While both Wealthfront and Betterment have retirement-specific accounts and goals, Betterment has made its retirement planning feature much more specific. RetireGuide allows you to monitor how on-track or off-track you are with your retirement goals and even gives you probability percentage of your portfolio being able to achieve said goals. Its comprehensive feature allows you to link your non-Betterment accounts to the tool as well for a complete analysis.
Verdict: Betterment clearly comes out ahead here.
Betterment has a SmartDeposit feature, which is just a simple auto-deposit feature. You just set the maximum amount in your checking account and Betterment will automatically transfer the difference between your checking account balance and that amount up to your set maximum deposit limit. A great option to force yourself to invest if you find financial discipline challenging. Wealthfront has no such feature.
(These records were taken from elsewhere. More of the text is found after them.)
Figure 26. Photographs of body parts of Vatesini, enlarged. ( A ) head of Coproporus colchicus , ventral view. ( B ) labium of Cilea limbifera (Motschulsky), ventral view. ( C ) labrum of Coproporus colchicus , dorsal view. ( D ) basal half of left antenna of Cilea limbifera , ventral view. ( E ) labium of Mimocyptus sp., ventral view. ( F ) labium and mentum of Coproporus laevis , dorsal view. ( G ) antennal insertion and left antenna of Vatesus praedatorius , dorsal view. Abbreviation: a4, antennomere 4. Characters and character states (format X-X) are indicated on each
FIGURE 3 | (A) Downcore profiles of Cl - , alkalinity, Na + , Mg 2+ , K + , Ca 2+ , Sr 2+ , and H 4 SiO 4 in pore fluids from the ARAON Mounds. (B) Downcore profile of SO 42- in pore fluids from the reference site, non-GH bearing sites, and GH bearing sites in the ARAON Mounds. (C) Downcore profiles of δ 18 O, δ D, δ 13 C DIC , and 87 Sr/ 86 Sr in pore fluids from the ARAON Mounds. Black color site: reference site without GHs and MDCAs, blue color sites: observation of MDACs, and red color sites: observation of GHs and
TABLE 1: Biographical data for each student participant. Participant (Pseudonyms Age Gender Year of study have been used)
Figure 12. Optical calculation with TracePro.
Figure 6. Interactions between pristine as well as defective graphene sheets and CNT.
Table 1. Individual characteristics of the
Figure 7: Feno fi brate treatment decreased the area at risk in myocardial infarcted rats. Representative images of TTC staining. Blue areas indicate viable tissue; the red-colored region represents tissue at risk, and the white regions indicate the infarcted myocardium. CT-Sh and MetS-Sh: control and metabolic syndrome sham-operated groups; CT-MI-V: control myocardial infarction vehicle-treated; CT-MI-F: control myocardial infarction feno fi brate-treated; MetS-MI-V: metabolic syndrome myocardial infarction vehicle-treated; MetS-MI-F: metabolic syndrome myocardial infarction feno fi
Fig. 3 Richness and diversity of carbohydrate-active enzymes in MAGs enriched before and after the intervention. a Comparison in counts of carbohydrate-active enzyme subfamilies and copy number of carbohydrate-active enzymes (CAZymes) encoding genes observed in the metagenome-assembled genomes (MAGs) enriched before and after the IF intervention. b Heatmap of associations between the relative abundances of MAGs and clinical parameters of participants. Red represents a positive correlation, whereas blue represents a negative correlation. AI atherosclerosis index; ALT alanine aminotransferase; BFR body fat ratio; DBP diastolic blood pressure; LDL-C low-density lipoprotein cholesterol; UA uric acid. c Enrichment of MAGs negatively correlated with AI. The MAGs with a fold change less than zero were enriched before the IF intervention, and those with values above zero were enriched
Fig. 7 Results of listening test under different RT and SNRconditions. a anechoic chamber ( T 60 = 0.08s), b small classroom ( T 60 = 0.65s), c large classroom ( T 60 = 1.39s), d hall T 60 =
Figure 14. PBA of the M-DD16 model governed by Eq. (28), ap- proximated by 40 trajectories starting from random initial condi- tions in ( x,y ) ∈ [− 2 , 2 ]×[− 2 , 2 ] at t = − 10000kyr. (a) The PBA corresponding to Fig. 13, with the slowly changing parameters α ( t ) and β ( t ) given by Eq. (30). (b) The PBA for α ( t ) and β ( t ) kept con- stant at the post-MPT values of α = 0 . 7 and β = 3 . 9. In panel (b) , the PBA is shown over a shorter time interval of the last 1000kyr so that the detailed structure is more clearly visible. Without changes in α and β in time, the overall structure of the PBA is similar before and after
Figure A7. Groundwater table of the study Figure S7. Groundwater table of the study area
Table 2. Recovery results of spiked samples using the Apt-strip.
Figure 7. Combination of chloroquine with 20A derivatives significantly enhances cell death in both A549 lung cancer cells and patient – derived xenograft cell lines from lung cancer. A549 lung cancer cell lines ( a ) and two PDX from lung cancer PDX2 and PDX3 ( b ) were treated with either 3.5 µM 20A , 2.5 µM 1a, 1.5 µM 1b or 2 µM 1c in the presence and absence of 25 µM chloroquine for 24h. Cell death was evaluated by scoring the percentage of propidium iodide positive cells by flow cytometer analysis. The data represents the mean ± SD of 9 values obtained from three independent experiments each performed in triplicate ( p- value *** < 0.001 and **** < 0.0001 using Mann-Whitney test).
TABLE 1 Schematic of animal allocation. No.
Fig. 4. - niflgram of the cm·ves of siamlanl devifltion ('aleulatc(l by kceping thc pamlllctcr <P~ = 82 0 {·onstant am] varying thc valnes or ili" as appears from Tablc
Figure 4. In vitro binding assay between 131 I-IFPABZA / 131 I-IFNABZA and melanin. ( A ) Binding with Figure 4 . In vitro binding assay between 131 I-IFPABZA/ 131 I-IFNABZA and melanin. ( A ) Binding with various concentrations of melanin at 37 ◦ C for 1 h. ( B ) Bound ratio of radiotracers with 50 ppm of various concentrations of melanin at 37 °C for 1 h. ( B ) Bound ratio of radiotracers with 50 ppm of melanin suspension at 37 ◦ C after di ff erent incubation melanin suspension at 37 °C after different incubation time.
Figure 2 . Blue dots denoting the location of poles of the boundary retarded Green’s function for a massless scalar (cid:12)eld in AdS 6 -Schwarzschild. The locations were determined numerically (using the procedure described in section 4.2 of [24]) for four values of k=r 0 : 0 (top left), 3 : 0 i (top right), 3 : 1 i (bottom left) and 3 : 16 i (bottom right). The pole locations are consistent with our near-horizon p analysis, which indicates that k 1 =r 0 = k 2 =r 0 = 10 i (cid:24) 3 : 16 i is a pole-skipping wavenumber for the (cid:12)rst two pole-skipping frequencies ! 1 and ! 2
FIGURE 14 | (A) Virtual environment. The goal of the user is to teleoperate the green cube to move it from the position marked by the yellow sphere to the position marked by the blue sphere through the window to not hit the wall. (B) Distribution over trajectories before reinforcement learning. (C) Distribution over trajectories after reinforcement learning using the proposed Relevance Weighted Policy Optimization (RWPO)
On the other hand, Wealthfront does have a Single Stock Diversification service for selling stock options and transferring them into Wealthfront. However this is only for employees of very select publicly-listed companies.
Verdict: Betterment wins out for convenience but if you are an employee of one of the selected publicly listed companies with significant stock options, then Wealthfront will be of greater help.
As we stated in the beginning of this article, the real question to ask is: Which of the two robo-advisors is better for you? Well, that of course depends on who you are.
One of the main, if not the main consideration, when choosing a robo-advisor is fees. And as we explained above, Wealthfront is cheaper for amounts under $100,000 and Betterment for amounts above.
However, if we bring in tax efficiency in the mix, then if that $100,000 is in taxable accounts, Wealthfront’s Tax-Optimized Direct Indexing service will probably be able to generate more than enough in excess returns to make up for the 0.10% (0.25% – 0.15%) fee difference. Of course, if we are talking about non-taxable accounts, then Betterment will still be ahead.
To conclude, Wealthfront seems to be the best choice if you have mostly taxable accounts. However in the case of non-taxable accounts, then if you have over $100,000 in said accounts, Betterment comes out ahead.